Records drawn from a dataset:

=== Begin Enclosure ===

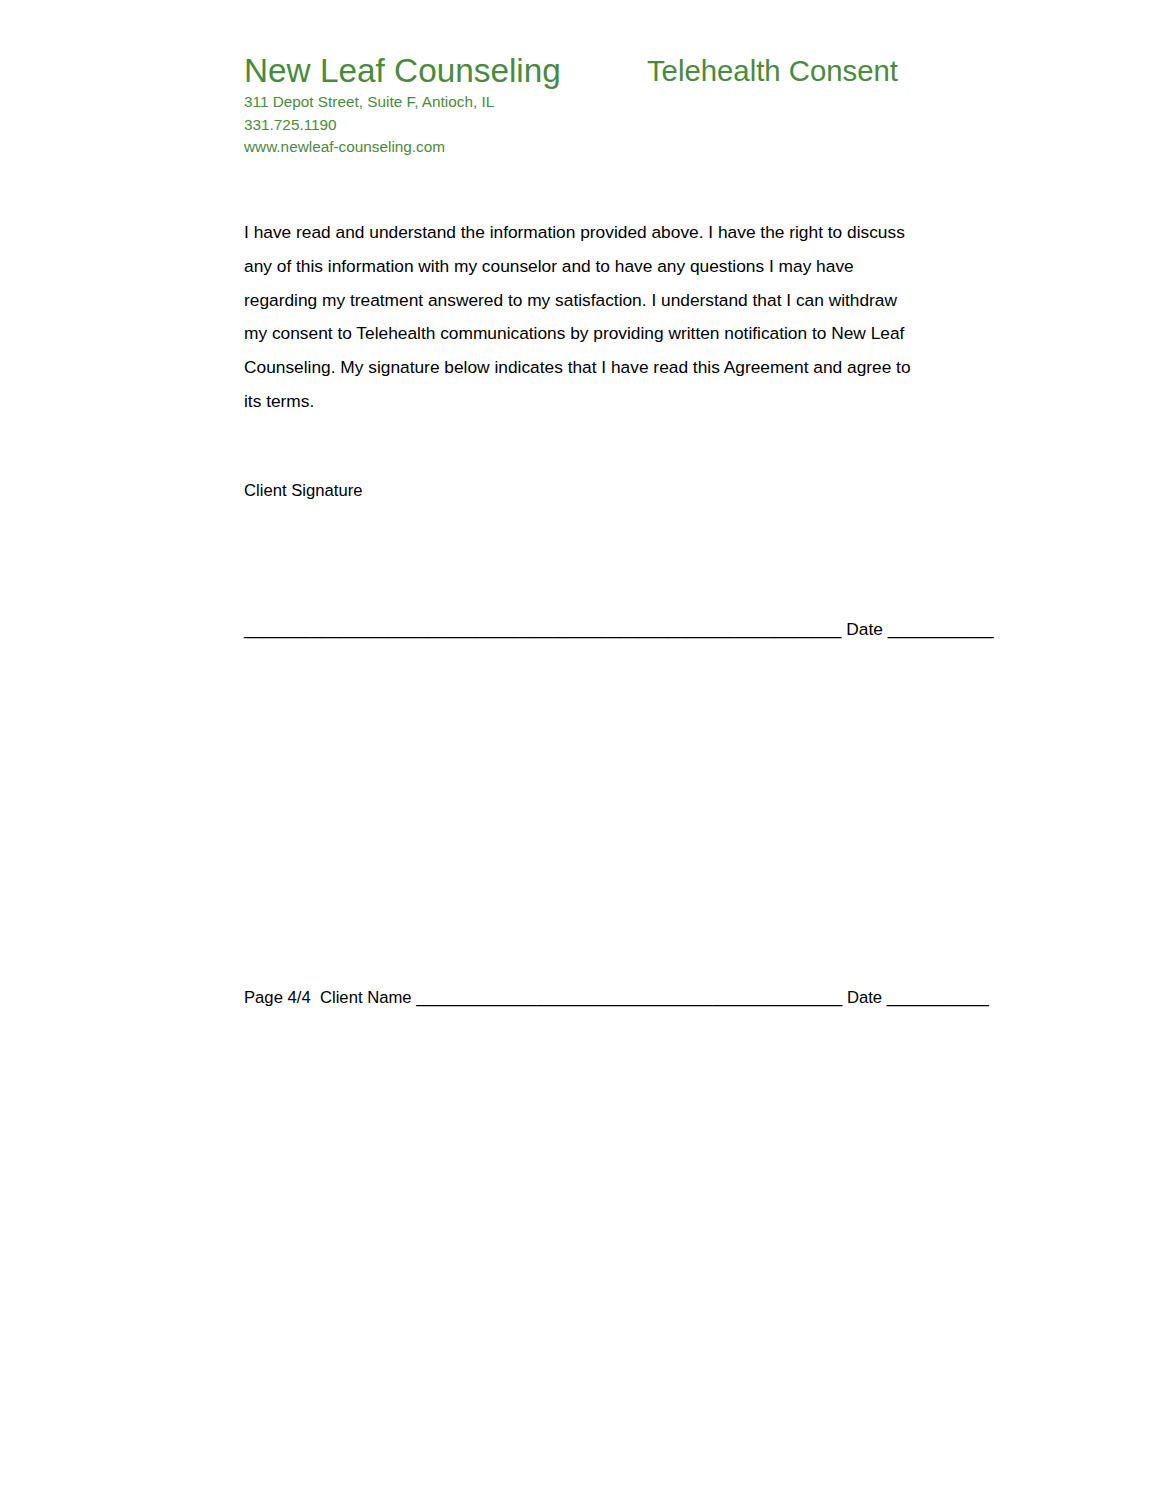New Leaf Counseling
Telehealth Consent
311 Depot Street, Suite F, Antioch, IL
331.725.1190
www.newleaf-counseling.com
I have read and understand the information provided above. I have the right to discuss any of this information with my counselor and to have any questions I may have regarding my treatment answered to my satisfaction. I understand that I can withdraw my consent to Telehealth communications by providing written notification to New Leaf Counseling. My signature below indicates that I have read this Agreement and agree to its terms.
Client Signature
______________________________________________________________ Date ___________
Page 4/4 Client Name ______________________________________________ Date ___________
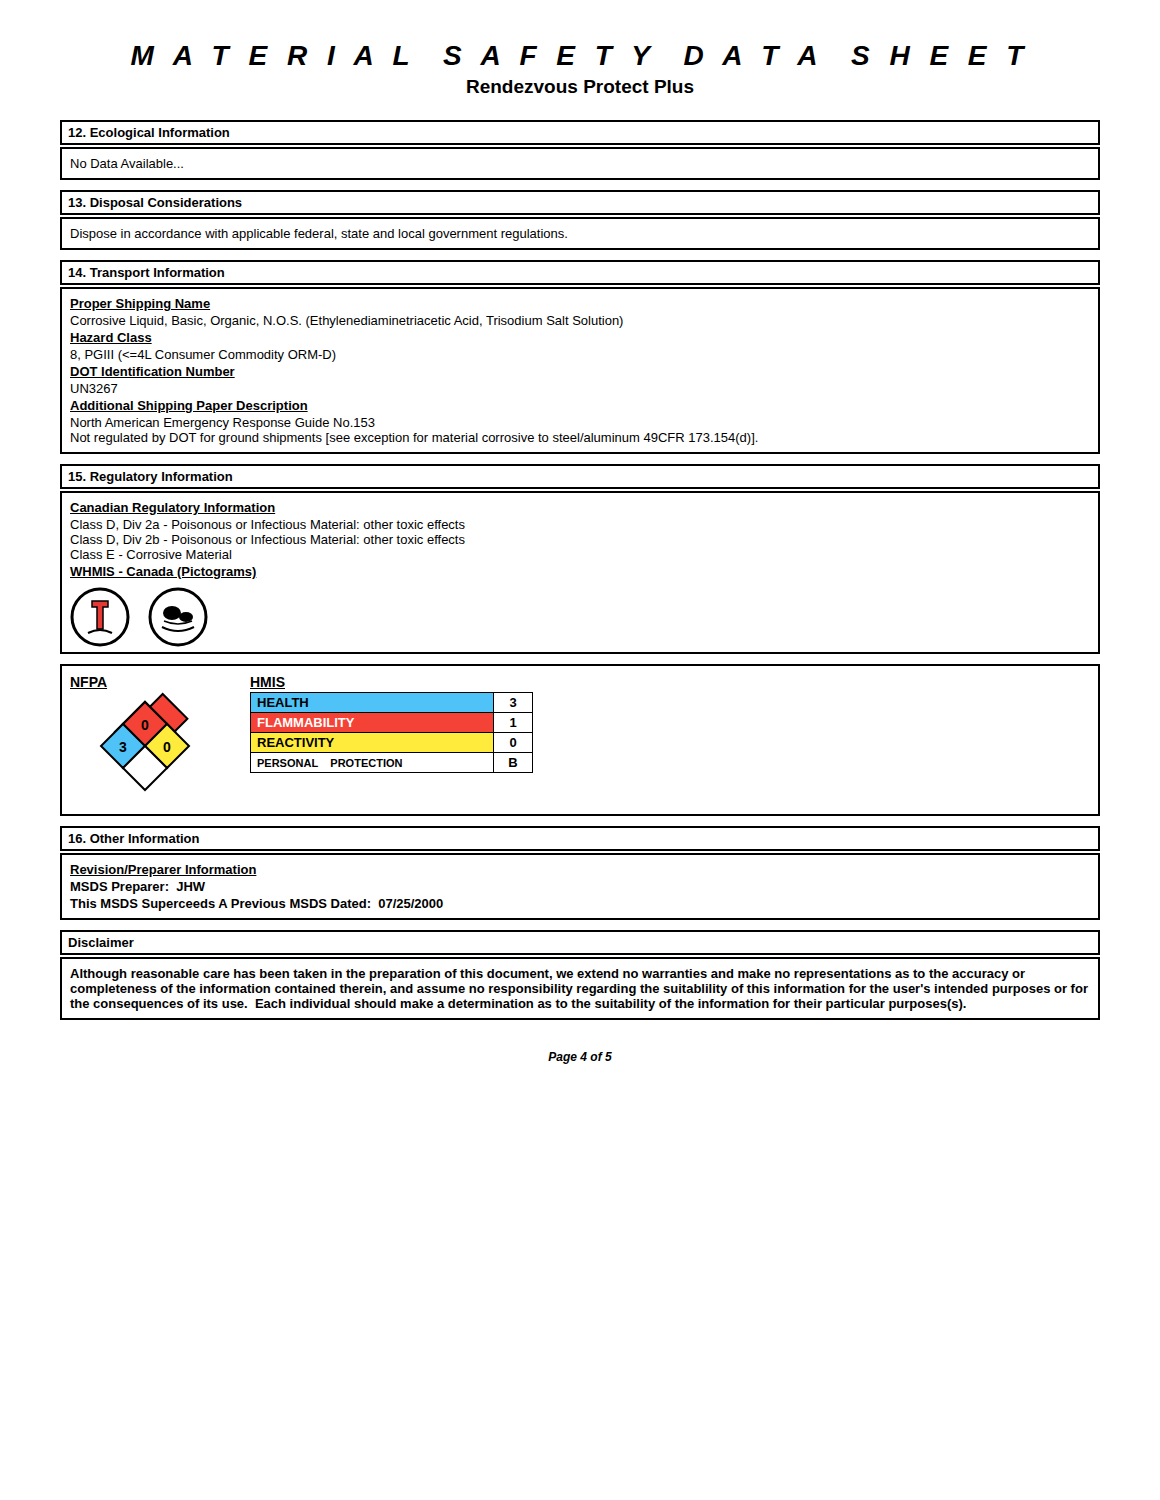M A T E R I A L S A F E T Y D A T A S H E E T
Rendezvous Protect Plus
12. Ecological Information
No Data Available...
13. Disposal Considerations
Dispose in accordance with applicable federal, state and local government regulations.
14. Transport Information
Proper Shipping Name
Corrosive Liquid, Basic, Organic, N.O.S. (Ethylenediaminetriacetic Acid, Trisodium Salt Solution)
Hazard Class
8, PGIII (<=4L Consumer Commodity ORM-D)
DOT Identification Number
UN3267
Additional Shipping Paper Description
North American Emergency Response Guide No.153
Not regulated by DOT for ground shipments [see exception for material corrosive to steel/aluminum 49CFR 173.154(d)].
15. Regulatory Information
Canadian Regulatory Information
Class D, Div 2a - Poisonous or Infectious Material: other toxic effects
Class D, Div 2b - Poisonous or Infectious Material: other toxic effects
Class E - Corrosive Material
WHMIS - Canada (Pictograms)
NFPA 0 3 0
HMIS
| HEALTH | 3 |
| FLAMMABILITY | 1 |
| REACTIVITY | 0 |
| PERSONAL PROTECTION | B |
16. Other Information
Revision/Preparer Information
MSDS Preparer: JHW
This MSDS Superceeds A Previous MSDS Dated: 07/25/2000
Disclaimer
Although reasonable care has been taken in the preparation of this document, we extend no warranties and make no representations as to the accuracy or completeness of the information contained therein, and assume no responsibility regarding the suitablility of this information for the user's intended purposes or for the consequences of its use. Each individual should make a determination as to the suitability of the information for their particular purposes(s).
Page 4 of 5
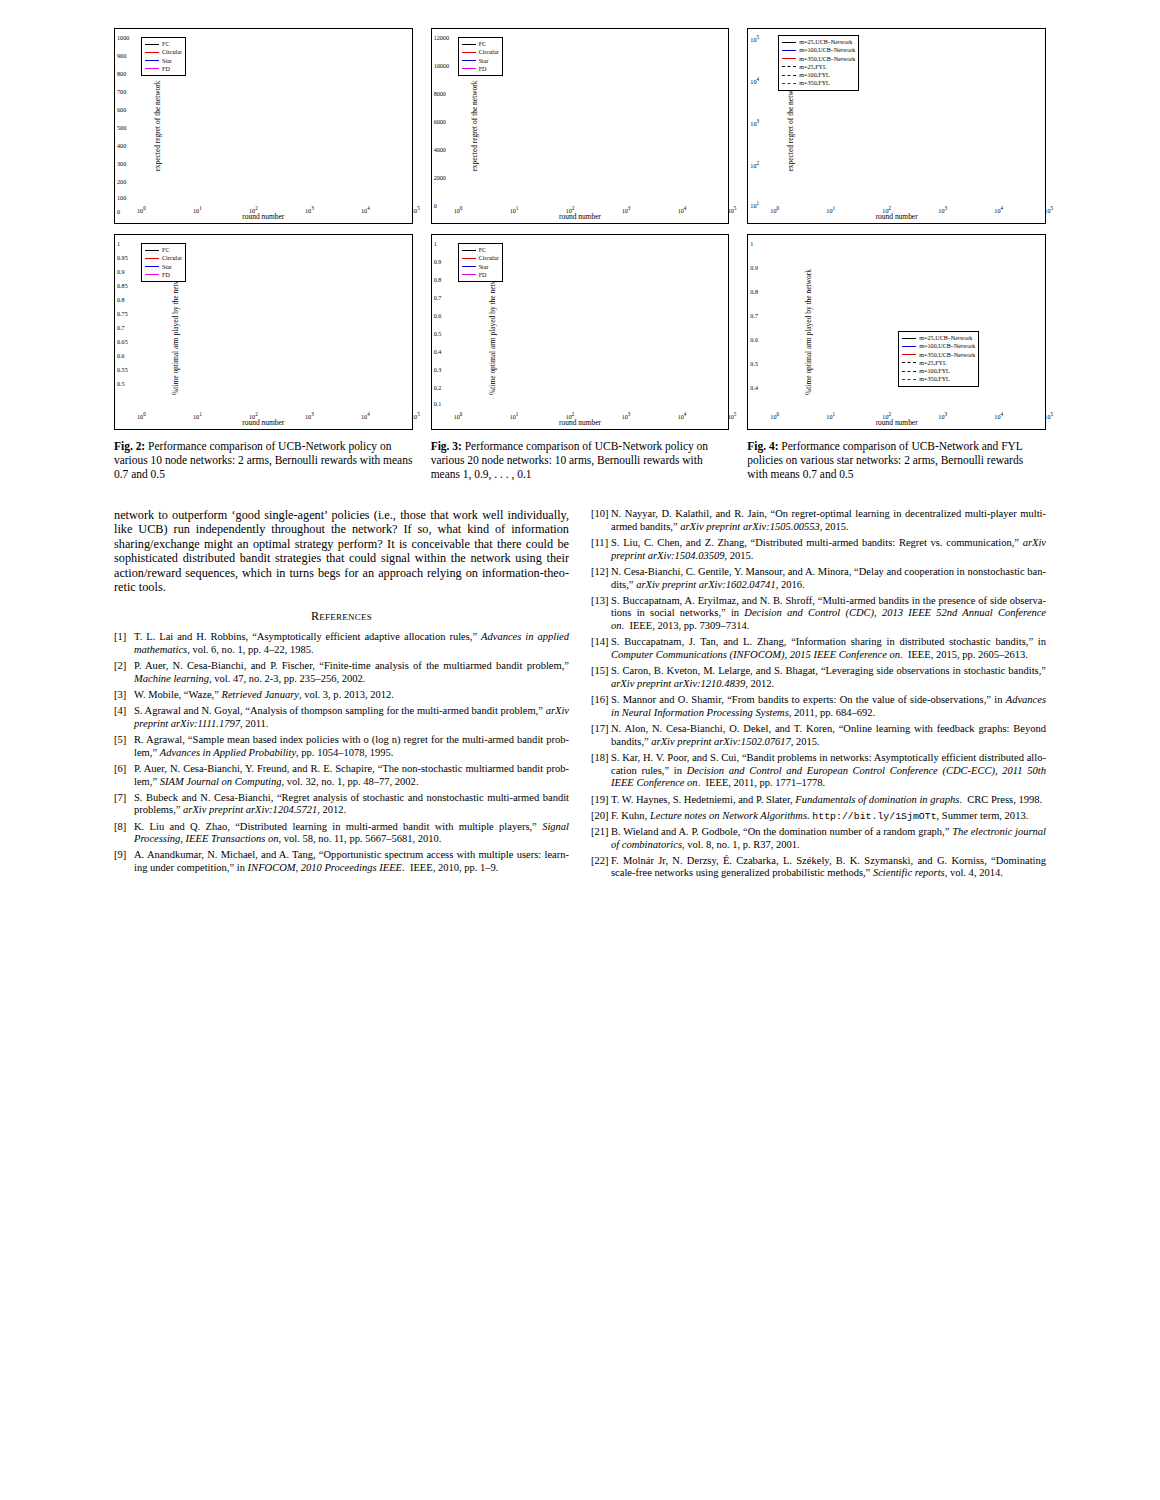expected regret of the network
round number
1000
900
800
700
600
500
400
300
200
100
0
100
101
102
103
104
105
FC
Circular
Star
FD
%time optimal arm played by the network
round number
1
0.95
0.9
0.85
0.8
0.75
0.7
0.65
0.6
0.55
0.5
100
101
102
103
104
105
FC
Circular
Star
FD
Fig. 2: Performance comparison of UCB-Network policy on various 10 node networks: 2 arms, Bernoulli rewards with means 0.7 and 0.5
expected regret of the network
round number
12000
10000
8000
6000
4000
2000
0
100
101
102
103
104
105
FC
Circular
Star
FD
%time optimal arm played by the network
round number
1
0.9
0.8
0.7
0.6
0.5
0.4
0.3
0.2
0.1
100
101
102
103
104
105
FC
Circular
Star
FD
Fig. 3: Performance comparison of UCB-Network policy on various 20 node networks: 10 arms, Bernoulli rewards with means 1, 0.9, . . . , 0.1
expected regret of the network
round number
105
104
103
102
101
100
101
102
103
104
105
m=25,UCB–Network
m=100,UCB–Network
m=350,UCB–Network
m=25,FYL
m=100,FYL
m=350,FYL
%time optimal arm played by the network
round number
1
0.9
0.8
0.7
0.6
0.5
0.4
100
101
102
103
104
105
m=25,UCB–Network
m=100,UCB–Network
m=350,UCB–Network
m=25,FYL
m=100,FYL
m=350,FYL
Fig. 4: Performance comparison of UCB-Network and FYL policies on various star networks: 2 arms, Bernoulli rewards with means 0.7 and 0.5
network to outperform ‘good single-agent’ policies (i.e., those that work well individually, like UCB) run independently throughout the network? If so, what kind of information sharing/exchange might an optimal strategy perform? It is conceivable that there could be sophisticated distributed bandit strategies that could signal within the network using their action/reward sequences, which in turns begs for an approach relying on information-theoretic tools.
References
[1] T. L. Lai and H. Robbins, “Asymptotically efficient adaptive allocation rules,” Advances in applied mathematics, vol. 6, no. 1, pp. 4–22, 1985.
[2] P. Auer, N. Cesa-Bianchi, and P. Fischer, “Finite-time analysis of the multiarmed bandit problem,” Machine learning, vol. 47, no. 2-3, pp. 235–256, 2002.
[3] W. Mobile, “Waze,” Retrieved January, vol. 3, p. 2013, 2012.
[4] S. Agrawal and N. Goyal, “Analysis of thompson sampling for the multi-armed bandit problem,” arXiv preprint arXiv:1111.1797, 2011.
[5] R. Agrawal, “Sample mean based index policies with o (log n) regret for the multi-armed bandit problem,” Advances in Applied Probability, pp. 1054–1078, 1995.
[6] P. Auer, N. Cesa-Bianchi, Y. Freund, and R. E. Schapire, “The non-stochastic multiarmed bandit problem,” SIAM Journal on Computing, vol. 32, no. 1, pp. 48–77, 2002.
[7] S. Bubeck and N. Cesa-Bianchi, “Regret analysis of stochastic and nonstochastic multi-armed bandit problems,” arXiv preprint arXiv:1204.5721, 2012.
[8] K. Liu and Q. Zhao, “Distributed learning in multi-armed bandit with multiple players,” Signal Processing, IEEE Transactions on, vol. 58, no. 11, pp. 5667–5681, 2010.
[9] A. Anandkumar, N. Michael, and A. Tang, “Opportunistic spectrum access with multiple users: learning under competition,” in INFOCOM, 2010 Proceedings IEEE. IEEE, 2010, pp. 1–9.
[10] N. Nayyar, D. Kalathil, and R. Jain, “On regret-optimal learning in decentralized multi-player multi-armed bandits,” arXiv preprint arXiv:1505.00553, 2015.
[11] S. Liu, C. Chen, and Z. Zhang, “Distributed multi-armed bandits: Regret vs. communication,” arXiv preprint arXiv:1504.03509, 2015.
[12] N. Cesa-Bianchi, C. Gentile, Y. Mansour, and A. Minora, “Delay and cooperation in nonstochastic bandits,” arXiv preprint arXiv:1602.04741, 2016.
[13] S. Buccapatnam, A. Eryilmaz, and N. B. Shroff, “Multi-armed bandits in the presence of side observations in social networks,” in Decision and Control (CDC), 2013 IEEE 52nd Annual Conference on. IEEE, 2013, pp. 7309–7314.
[14] S. Buccapatnam, J. Tan, and L. Zhang, “Information sharing in distributed stochastic bandits,” in Computer Communications (INFOCOM), 2015 IEEE Conference on. IEEE, 2015, pp. 2605–2613.
[15] S. Caron, B. Kveton, M. Lelarge, and S. Bhagat, “Leveraging side observations in stochastic bandits,” arXiv preprint arXiv:1210.4839, 2012.
[16] S. Mannor and O. Shamir, “From bandits to experts: On the value of side-observations,” in Advances in Neural Information Processing Systems, 2011, pp. 684–692.
[17] N. Alon, N. Cesa-Bianchi, O. Dekel, and T. Koren, “Online learning with feedback graphs: Beyond bandits,” arXiv preprint arXiv:1502.07617, 2015.
[18] S. Kar, H. V. Poor, and S. Cui, “Bandit problems in networks: Asymptotically efficient distributed allocation rules,” in Decision and Control and European Control Conference (CDC-ECC), 2011 50th IEEE Conference on. IEEE, 2011, pp. 1771–1778.
[19] T. W. Haynes, S. Hedetniemi, and P. Slater, Fundamentals of domination in graphs. CRC Press, 1998.
[20] F. Kuhn, Lecture notes on Network Algorithms. http://bit.ly/1SjmOTt, Summer term, 2013.
[21] B. Wieland and A. P. Godbole, “On the domination number of a random graph,” The electronic journal of combinatorics, vol. 8, no. 1, p. R37, 2001.
[22] F. Molnár Jr, N. Derzsy, É. Czabarka, L. Székely, B. K. Szymanski, and G. Korniss, “Dominating scale-free networks using generalized probabilistic methods,” Scientific reports, vol. 4, 2014.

=== End Enclosure ===

» To do:
Your answer must be an exact repeat of the records above, with no pictures in it.

» Response:
New Leaf Counseling
Telehealth Consent
311 Depot Street, Suite F, Antioch, IL
331.725.1190
www.newleaf-counseling.com
I have read and understand the information provided above. I have the right to discuss any of this information with my counselor and to have any questions I may have regarding my treatment answered to my satisfaction. I understand that I can withdraw my consent to Telehealth communications by providing written notification to New Leaf Counseling. My signature below indicates that I have read this Agreement and agree to its terms.
Client Signature
______________________________________________________________ Date ___________
Page 4/4 Client Name ______________________________________________ Date ___________
M A T E R I A L S A F E T Y D A T A S H E E T
Rendezvous Protect Plus
12. Ecological Information
No Data Available...
13. Disposal Considerations
Dispose in accordance with applicable federal, state and local government regulations.
14. Transport Information
Proper Shipping Name
Corrosive Liquid, Basic, Organic, N.O.S. (Ethylenediaminetriacetic Acid, Trisodium Salt Solution)
Hazard Class
8, PGIII (<=4L Consumer Commodity ORM-D)
DOT Identification Number
UN3267
Additional Shipping Paper Description
North American Emergency Response Guide No.153
Not regulated by DOT for ground shipments [see exception for material corrosive to steel/aluminum 49CFR 173.154(d)].
15. Regulatory Information
Canadian Regulatory Information
Class D, Div 2a - Poisonous or Infectious Material: other toxic effects
Class D, Div 2b - Poisonous or Infectious Material: other toxic effects
Class E - Corrosive Material
WHMIS - Canada (Pictograms)
NFPA 0 3 0
HMIS
| HEALTH | 3 |
| FLAMMABILITY | 1 |
| REACTIVITY | 0 |
| PERSONAL PROTECTION | B |
16. Other Information
Revision/Preparer Information
MSDS Preparer: JHW
This MSDS Superceeds A Previous MSDS Dated: 07/25/2000
Disclaimer
Although reasonable care has been taken in the preparation of this document, we extend no warranties and make no representations as to the accuracy or completeness of the information contained therein, and assume no responsibility regarding the suitablility of this information for the user's intended purposes or for the consequences of its use. Each individual should make a determination as to the suitability of the information for their particular purposes(s).
Page 4 of 5
expected regret of the network
round number
1000
900
800
700
600
500
400
300
200
100
0
100
101
102
103
104
105
FC
Circular
Star
FD
%time optimal arm played by the network
round number
1
0.95
0.9
0.85
0.8
0.75
0.7
0.65
0.6
0.55
0.5
100
101
102
103
104
105
FC
Circular
Star
FD
Fig. 2: Performance comparison of UCB-Network policy on various 10 node networks: 2 arms, Bernoulli rewards with means 0.7 and 0.5
expected regret of the network
round number
12000
10000
8000
6000
4000
2000
0
100
101
102
103
104
105
FC
Circular
Star
FD
%time optimal arm played by the network
round number
1
0.9
0.8
0.7
0.6
0.5
0.4
0.3
0.2
0.1
100
101
102
103
104
105
FC
Circular
Star
FD
Fig. 3: Performance comparison of UCB-Network policy on various 20 node networks: 10 arms, Bernoulli rewards with means 1, 0.9, . . . , 0.1
expected regret of the network
round number
105
104
103
102
101
100
101
102
103
104
105
m=25,UCB–Network
m=100,UCB–Network
m=350,UCB–Network
m=25,FYL
m=100,FYL
m=350,FYL
%time optimal arm played by the network
round number
1
0.9
0.8
0.7
0.6
0.5
0.4
100
101
102
103
104
105
m=25,UCB–Network
m=100,UCB–Network
m=350,UCB–Network
m=25,FYL
m=100,FYL
m=350,FYL
Fig. 4: Performance comparison of UCB-Network and FYL policies on various star networks: 2 arms, Bernoulli rewards with means 0.7 and 0.5
network to outperform ‘good single-agent’ policies (i.e., those that work well individually, like UCB) run independently throughout the network? If so, what kind of information sharing/exchange might an optimal strategy perform? It is conceivable that there could be sophisticated distributed bandit strategies that could signal within the network using their action/reward sequences, which in turns begs for an approach relying on information-theoretic tools.
References
[1] T. L. Lai and H. Robbins, “Asymptotically efficient adaptive allocation rules,” Advances in applied mathematics, vol. 6, no. 1, pp. 4–22, 1985.
[2] P. Auer, N. Cesa-Bianchi, and P. Fischer, “Finite-time analysis of the multiarmed bandit problem,” Machine learning, vol. 47, no. 2-3, pp. 235–256, 2002.
[3] W. Mobile, “Waze,” Retrieved January, vol. 3, p. 2013, 2012.
[4] S. Agrawal and N. Goyal, “Analysis of thompson sampling for the multi-armed bandit problem,” arXiv preprint arXiv:1111.1797, 2011.
[5] R. Agrawal, “Sample mean based index policies with o (log n) regret for the multi-armed bandit problem,” Advances in Applied Probability, pp. 1054–1078, 1995.
[6] P. Auer, N. Cesa-Bianchi, Y. Freund, and R. E. Schapire, “The non-stochastic multiarmed bandit problem,” SIAM Journal on Computing, vol. 32, no. 1, pp. 48–77, 2002.
[7] S. Bubeck and N. Cesa-Bianchi, “Regret analysis of stochastic and nonstochastic multi-armed bandit problems,” arXiv preprint arXiv:1204.5721, 2012.
[8] K. Liu and Q. Zhao, “Distributed learning in multi-armed bandit with multiple players,” Signal Processing, IEEE Transactions on, vol. 58, no. 11, pp. 5667–5681, 2010.
[9] A. Anandkumar, N. Michael, and A. Tang, “Opportunistic spectrum access with multiple users: learning under competition,” in INFOCOM, 2010 Proceedings IEEE. IEEE, 2010, pp. 1–9.
[10] N. Nayyar, D. Kalathil, and R. Jain, “On regret-optimal learning in decentralized multi-player multi-armed bandits,” arXiv preprint arXiv:1505.00553, 2015.
[11] S. Liu, C. Chen, and Z. Zhang, “Distributed multi-armed bandits: Regret vs. communication,” arXiv preprint arXiv:1504.03509, 2015.
[12] N. Cesa-Bianchi, C. Gentile, Y. Mansour, and A. Minora, “Delay and cooperation in nonstochastic bandits,” arXiv preprint arXiv:1602.04741, 2016.
[13] S. Buccapatnam, A. Eryilmaz, and N. B. Shroff, “Multi-armed bandits in the presence of side observations in social networks,” in Decision and Control (CDC), 2013 IEEE 52nd Annual Conference on. IEEE, 2013, pp. 7309–7314.
[14] S. Buccapatnam, J. Tan, and L. Zhang, “Information sharing in distributed stochastic bandits,” in Computer Communications (INFOCOM), 2015 IEEE Conference on. IEEE, 2015, pp. 2605–2613.
[15] S. Caron, B. Kveton, M. Lelarge, and S. Bhagat, “Leveraging side observations in stochastic bandits,” arXiv preprint arXiv:1210.4839, 2012.
[16] S. Mannor and O. Shamir, “From bandits to experts: On the value of side-observations,” in Advances in Neural Information Processing Systems, 2011, pp. 684–692.
[17] N. Alon, N. Cesa-Bianchi, O. Dekel, and T. Koren, “Online learning with feedback graphs: Beyond bandits,” arXiv preprint arXiv:1502.07617, 2015.
[18] S. Kar, H. V. Poor, and S. Cui, “Bandit problems in networks: Asymptotically efficient distributed allocation rules,” in Decision and Control and European Control Conference (CDC-ECC), 2011 50th IEEE Conference on. IEEE, 2011, pp. 1771–1778.
[19] T. W. Haynes, S. Hedetniemi, and P. Slater, Fundamentals of domination in graphs. CRC Press, 1998.
[20] F. Kuhn, Lecture notes on Network Algorithms. http://bit.ly/1SjmOTt, Summer term, 2013.
[21] B. Wieland and A. P. Godbole, “On the domination number of a random graph,” The electronic journal of combinatorics, vol. 8, no. 1, p. R37, 2001.
[22] F. Molnár Jr, N. Derzsy, É. Czabarka, L. Székely, B. K. Szymanski, and G. Korniss, “Dominating scale-free networks using generalized probabilistic methods,” Scientific reports, vol. 4, 2014.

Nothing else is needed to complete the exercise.